Caratteristico è stato l’ultimo conflitto per il controllo dell’importante terminale petrolifero di Ras Lanuf, nelle mani delle truppe di Haftar dallo scorso anno, che è stato conquistato dalle islamiste Brigate di Difesa di Bengasi, una milizia qaedista che dal giugno del 2016 raggruppa diverse milizie jiadiste alcune delle quali sostenitori del governo di Tripoli, appoggiato dall’ONU, guidato da al-Sarraj che cerca di strappare i porti petroliferi ad Haftar. In particolare, è emblematico il coinvolgimento nel combattimento della milizia di Misurata, una delle più importanti a sostegno di Tripoli, come evidenziato dalla rivista specializzata Analisi Difesa: «La presenza di forze di Misurata, milizia che gode del sostegno di Stati Uniti, Gran Bretagna e Italia, induce a valutare la possibilità che si stia costituendo un’alleanza tra milizie di Tripoli e forze jihadiste “benedetta” da diversi paesi occidentali con l’obiettivo di sconfiggere le truppe di Haftar dopo che il Maresciallo ha firmato un accordo militare con la Russia». Il parlamento di Tobruk, ha ritirato così il sostegno all'”accordo generale” raggiunto lo scorso anno dall’inviato delle Nazioni Unite, Martin Kobler (diplomatico tedesco), chiedendo nuove elezioni entro l’inizio del 2018. Nella lettera aperta si chiede anche a tutte le parti del paese, la condanna dell'”occupazione” di due stazioni terminali di esportazione di petrolio nella parte orientale della Libia da parte delle milizie islamiste di Bengasi.
Il vero potere sembra essere in mano alla National Oil Company, il monopolio energetico del paese, che è palesemente collegato agli interessi dei monopoli internazionali. Basta leggere le dichiarazioni del Presidente della NOC, Mustafa Sanalla, a margine dell’accordo con Rosneft: «Abbiamo bisogno dell’assistenza e degli investimenti delle grandi compagnie internazionali del settore petrolifero al fine di raggiungere i nostri obiettivi di produzione e stabilizzare la nostra economia” e ancora: “L’impegno dimostrato da Rosneft e la presenza di una compagnia di queste dimensioni in Libia, aiuterà la stabilità della regione dopo molti anni di conflitti».

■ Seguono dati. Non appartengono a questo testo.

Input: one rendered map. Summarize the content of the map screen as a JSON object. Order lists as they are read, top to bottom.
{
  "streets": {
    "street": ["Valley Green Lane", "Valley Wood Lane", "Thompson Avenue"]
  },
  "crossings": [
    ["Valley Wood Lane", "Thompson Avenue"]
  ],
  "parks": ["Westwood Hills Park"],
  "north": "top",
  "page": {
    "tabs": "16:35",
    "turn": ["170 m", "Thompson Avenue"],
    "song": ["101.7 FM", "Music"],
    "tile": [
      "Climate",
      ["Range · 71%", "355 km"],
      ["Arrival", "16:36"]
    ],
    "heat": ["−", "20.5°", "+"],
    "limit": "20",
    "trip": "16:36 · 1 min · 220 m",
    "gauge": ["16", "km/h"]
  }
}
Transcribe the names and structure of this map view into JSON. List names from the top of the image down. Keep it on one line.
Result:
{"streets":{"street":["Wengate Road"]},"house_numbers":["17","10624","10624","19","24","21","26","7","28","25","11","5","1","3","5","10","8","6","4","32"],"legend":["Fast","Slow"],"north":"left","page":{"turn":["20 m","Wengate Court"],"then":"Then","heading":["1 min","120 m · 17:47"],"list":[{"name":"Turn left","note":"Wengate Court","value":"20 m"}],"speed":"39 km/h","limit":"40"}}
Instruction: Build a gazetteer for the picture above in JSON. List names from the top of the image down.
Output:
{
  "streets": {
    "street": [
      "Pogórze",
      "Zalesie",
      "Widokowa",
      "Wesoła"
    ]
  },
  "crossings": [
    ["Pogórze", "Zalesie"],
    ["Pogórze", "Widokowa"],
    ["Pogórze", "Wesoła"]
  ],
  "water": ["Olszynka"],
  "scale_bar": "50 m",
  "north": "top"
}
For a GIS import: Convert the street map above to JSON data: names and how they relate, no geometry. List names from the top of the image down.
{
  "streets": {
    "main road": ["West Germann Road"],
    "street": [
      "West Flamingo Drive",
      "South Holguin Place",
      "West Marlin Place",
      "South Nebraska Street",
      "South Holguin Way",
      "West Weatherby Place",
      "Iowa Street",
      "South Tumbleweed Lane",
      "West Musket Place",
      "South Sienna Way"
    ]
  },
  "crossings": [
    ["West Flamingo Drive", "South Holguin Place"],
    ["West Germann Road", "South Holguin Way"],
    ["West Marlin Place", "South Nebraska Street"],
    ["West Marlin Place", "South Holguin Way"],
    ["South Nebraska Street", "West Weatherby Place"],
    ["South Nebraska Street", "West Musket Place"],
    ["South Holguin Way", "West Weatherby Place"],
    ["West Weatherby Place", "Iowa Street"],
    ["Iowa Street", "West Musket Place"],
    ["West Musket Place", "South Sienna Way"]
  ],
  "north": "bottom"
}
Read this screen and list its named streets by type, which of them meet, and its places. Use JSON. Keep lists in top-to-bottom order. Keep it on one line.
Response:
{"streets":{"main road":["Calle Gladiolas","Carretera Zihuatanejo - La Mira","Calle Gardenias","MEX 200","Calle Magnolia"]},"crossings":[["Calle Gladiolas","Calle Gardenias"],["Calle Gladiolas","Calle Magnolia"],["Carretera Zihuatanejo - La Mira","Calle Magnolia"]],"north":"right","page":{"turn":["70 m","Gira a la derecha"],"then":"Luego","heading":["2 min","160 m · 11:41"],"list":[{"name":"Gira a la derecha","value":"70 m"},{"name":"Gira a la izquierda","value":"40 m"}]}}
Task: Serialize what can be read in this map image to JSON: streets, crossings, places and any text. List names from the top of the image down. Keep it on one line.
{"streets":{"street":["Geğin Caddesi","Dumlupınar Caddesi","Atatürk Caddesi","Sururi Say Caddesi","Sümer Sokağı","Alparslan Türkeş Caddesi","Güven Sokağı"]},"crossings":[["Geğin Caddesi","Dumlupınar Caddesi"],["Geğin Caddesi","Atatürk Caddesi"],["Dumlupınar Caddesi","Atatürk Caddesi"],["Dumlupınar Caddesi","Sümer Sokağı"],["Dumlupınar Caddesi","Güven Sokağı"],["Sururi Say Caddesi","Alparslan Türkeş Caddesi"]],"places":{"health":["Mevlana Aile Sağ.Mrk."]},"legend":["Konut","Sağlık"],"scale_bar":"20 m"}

La Libia è stata esclusa dall’accordo siglato recentemente dall’OPEC, il cartello internazionale dei paesi maggiori produttori di petrolio, riguardante la decisione di una riduzione collettiva della produzione di 1,8 milioni di barili al giorno, a partire dal primo gennaio. Inoltre, membri del board della NOC affermano che «oltre il 45% del territorio è ancora vergine, non è stato esplorato, quindi abbiamo ancora grandi territori da sfruttare con opportunità enormi». La produzione di petrolio prima della caduta di Gheddafi superava 1,6 milioni di barili al giorno. Con la guerra questo valore si è più che dimezzato e da qualche mese si attesta intorno ai 700 mila barili. Come affermato dal presidente del NOC, la compagnia è in cerca di finanziamenti dalle maggiori compagnie petrolifere internazionali, si parla di cifre dell’ordine dei 20 miliardi di dollari, per raggiungere un target produttivo di 2,1 milioni di barili al giorno entro il 2022.
In quest’ottica il Paese diventa una fonte di profitto eccezionale per i grossi monopoli del settore, assumendo un ruolo di primo piano nel conflitto interimperialistico internazionale.